В некоторых произведениях изображаемый мир полностью повторяет повседневное окружение читателя, а фантастическим является одно событие или свойство. Вот тут, наверное, требуется специфическая аудитория. Человек должен узнать в описываемых, а нередко и предполагаемых декорациях привычную среду. Для кого-то это будет просто, другие же, не справившись с этим заданием, если и не бросят чтение, то увидят картину совсем иначе, чем она задумывалась.
В любом случае получилось так, что я испытываю благодарность современным фантастам и журналу «Горизонт». Хотя, когда начинал знакомиться с вашим изданием, сперва обращал внимание главным образом на статьи, а не на литературный раздел…
От редакции
Экспрессионизм как направление в европейском искусстве главным образом первых десятилетий ХХ века все же имеет мало отношения к нынешней фантастике. И уж тем более абстракционизм — явление, сильно отличающееся от экспрессионизма…

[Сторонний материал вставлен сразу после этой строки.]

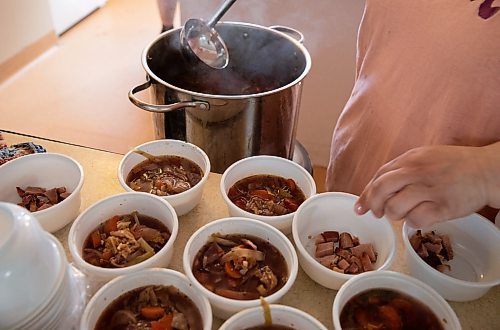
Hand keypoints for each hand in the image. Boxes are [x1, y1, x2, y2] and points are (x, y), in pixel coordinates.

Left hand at [354, 143, 499, 227]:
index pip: (378, 176)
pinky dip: (412, 223)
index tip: (360, 207)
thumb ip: (402, 168)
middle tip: (377, 214)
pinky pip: (415, 220)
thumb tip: (377, 186)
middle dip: (374, 205)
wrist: (486, 170)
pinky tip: (420, 218)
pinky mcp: (443, 207)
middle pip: (381, 190)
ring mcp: (430, 189)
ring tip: (404, 213)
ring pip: (395, 208)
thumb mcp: (425, 156)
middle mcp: (417, 172)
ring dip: (394, 215)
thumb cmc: (454, 165)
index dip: (366, 193)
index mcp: (410, 159)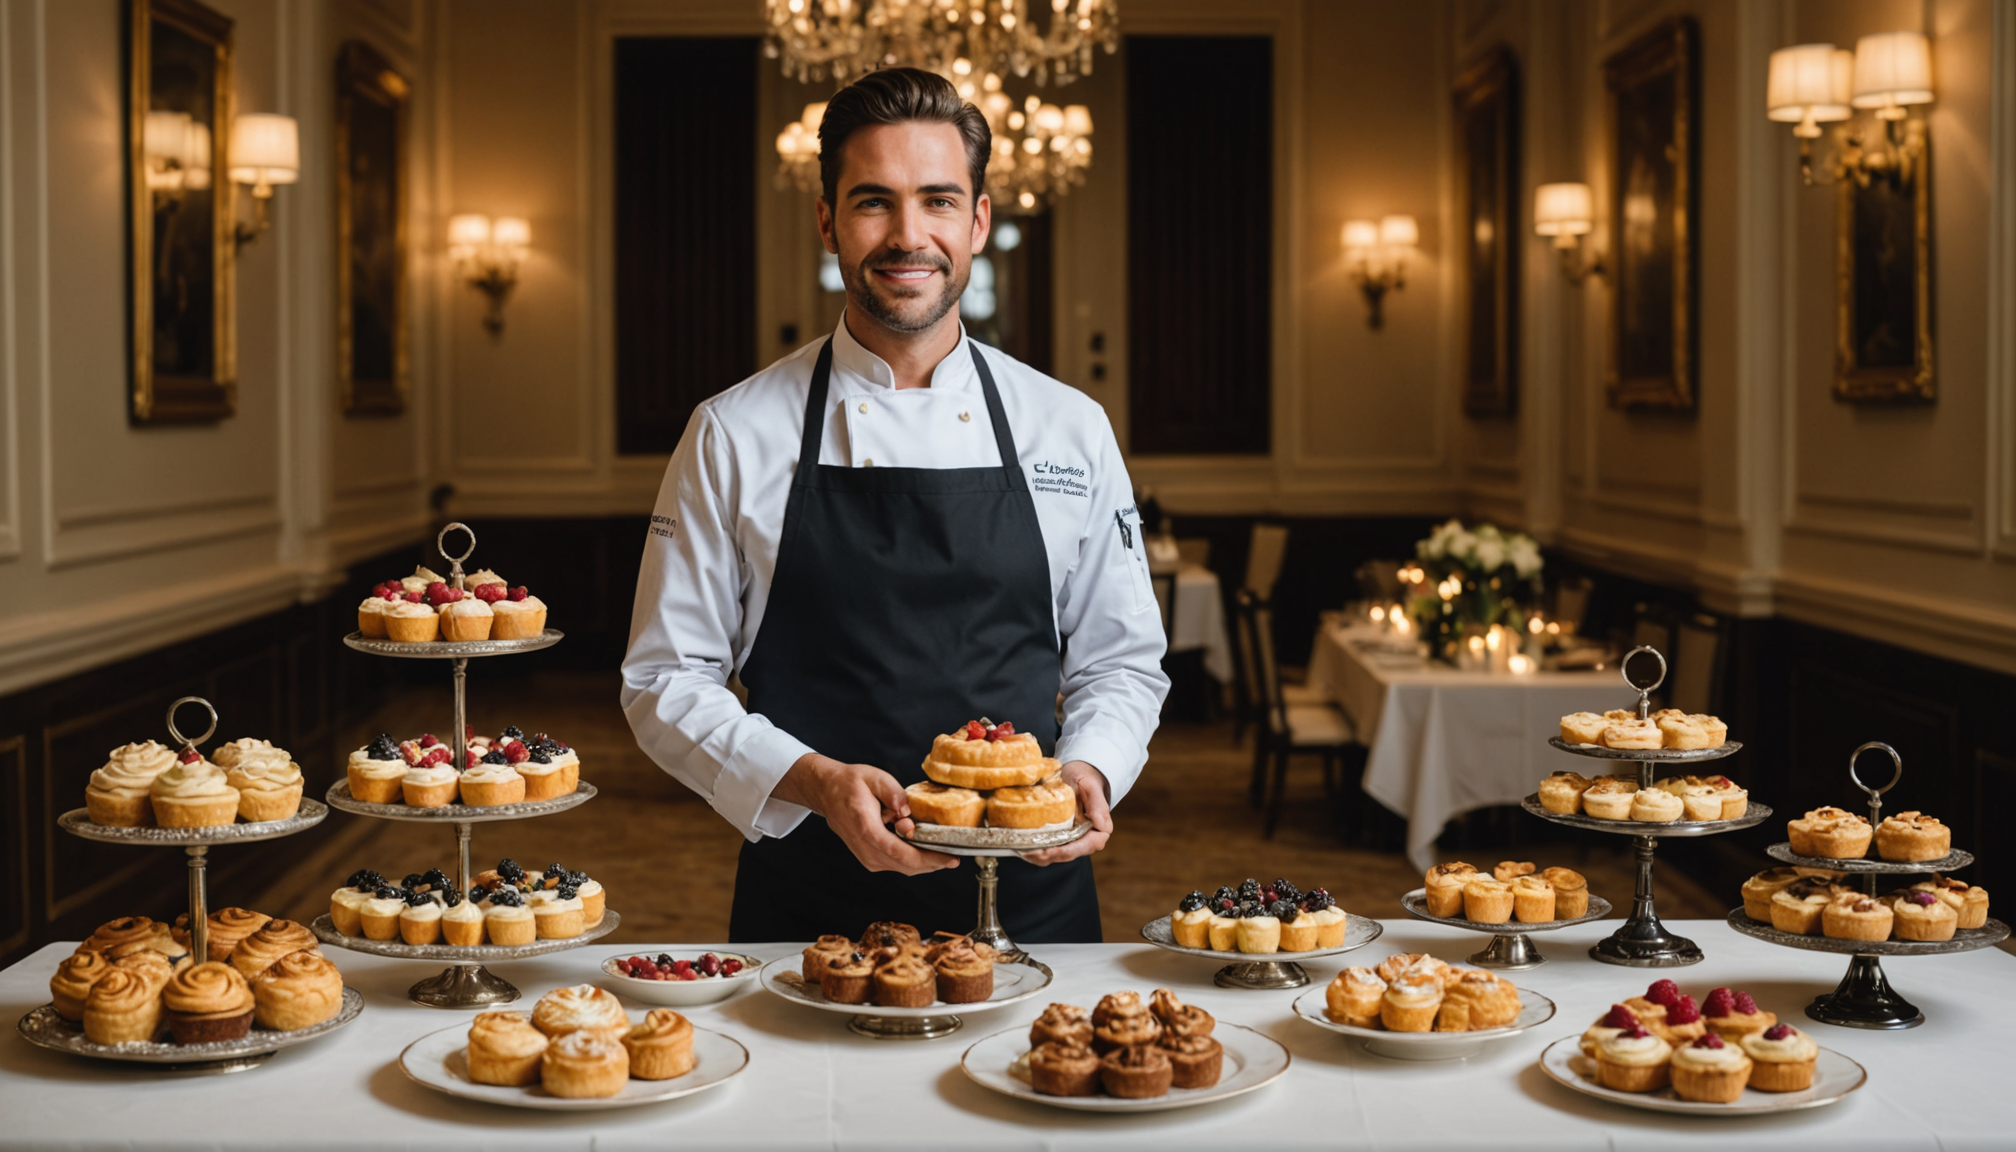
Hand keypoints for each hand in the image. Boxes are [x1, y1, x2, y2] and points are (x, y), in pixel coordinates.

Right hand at [773, 753, 958, 875]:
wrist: (827, 793)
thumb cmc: (850, 784)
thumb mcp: (874, 778)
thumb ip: (894, 794)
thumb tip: (908, 813)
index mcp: (866, 828)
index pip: (901, 852)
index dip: (928, 859)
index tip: (949, 858)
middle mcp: (865, 848)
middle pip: (905, 865)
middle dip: (933, 863)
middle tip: (955, 857)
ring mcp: (866, 857)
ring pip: (903, 868)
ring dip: (925, 863)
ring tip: (944, 852)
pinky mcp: (870, 858)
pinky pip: (897, 864)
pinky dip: (914, 860)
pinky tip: (927, 850)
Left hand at [1019, 760, 1112, 865]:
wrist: (1077, 774)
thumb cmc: (1085, 778)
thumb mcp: (1090, 786)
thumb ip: (1098, 805)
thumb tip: (1101, 825)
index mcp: (1099, 831)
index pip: (1083, 847)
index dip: (1065, 851)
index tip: (1049, 851)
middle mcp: (1087, 840)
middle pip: (1067, 855)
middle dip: (1047, 856)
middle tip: (1028, 852)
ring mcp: (1073, 840)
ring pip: (1056, 856)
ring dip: (1039, 857)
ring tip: (1022, 852)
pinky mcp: (1061, 838)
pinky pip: (1049, 849)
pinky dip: (1036, 851)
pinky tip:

Некоторая пунктирность в изображении «декораций», в которых происходит действие, нередко свойственная современным авторам фантастических рассказов, проистекает, как нам кажется, из стремления в малом жанре охватить многое — уделить достаточно внимания и сюжету (в хороших рассказах, как правило, нестандартному), и характерам персонажей, и описываемому миру (тем самым «декорациям»), и фантдопущениям, при этом не забыть о психологической глубине и философском подтексте… Пунктирность в описании мира — либо фантастического, либо реального — при этом действительно не мешает читателям достраивать декорации в своем воображении; разумеется, если рассказ действительно хорош. Ведь художественная деталь — на то и деталь (и тем и отличается от подробности), что позволяет экономными средствами сказать многое.
Просмотрев заново и оживив в своей памяти рассказы предыдущих нескольких номеров, соглашаемся с автором письма, что большинству новеллистов (именно так лучше было бы называть современный фантастический рассказ — новеллой, акцент здесь на осторосюжетности) присуща та самая «экономия средств», стремление описывать только детали, а не подробности. Но есть и рассказы, в которых проработке «декораций» уделяется немало внимания, мир, окружающий персонажей, описан весьма подробно. Как правило, это рассказы немалого объема — к ним мы можем отнести, например, тексты Владимира Сканникова «Дрёма» из январского номера, «Лиза и Камикадзе» Сергея Кускова из декабрьского, «Сикомор» Киры Эховой из октябрьского… Ну, и если брать цикл «Сказки Белой Росомахи» Ники Батхен как единое целое, то следует сказать, что в нем немало внимания уделяется антуражу, этнографическим подробностям — хотя это в равной мере присуще и не всем отдельным сказкам цикла.
В общем, подтверждается наше предположение, что пунктирность в изображении антуража проистекает из стремления к экономии средств и экономии объема. Чем меньше рассказ, тем более выражена эта пунктирность — и, например, в «Не забыть оглянуться» Александра Голикова или в «Со вкусом жизни» Евгении и Ильи Халь из декабрьского номера, и уж тем паче во многих публиковавшихся на страницах «Горизонта» миниатюрах она выражена довольно сильно. Само по себе это — не достоинство и не недостаток, хотя рассказы большего объема, в которых антураж проработан детально, получают (разумеется, в том случае, если рассказ действительно хорош!) больше положительных оценок от читателей. Из недавно публиковавшихся нами текстов это в особенности касается рассказа Игоря Вереснева «Все двери мира» — победителя проводившегося нами конкурса «Стоптанные Кирзачи-10»: в этом рассказе реалистические «декорации» прописаны очень подробно, что только ярче оттеняет необычное фантдопущение, в соответствии с известной формулой Стругацких «чудо — тайна — достоверность».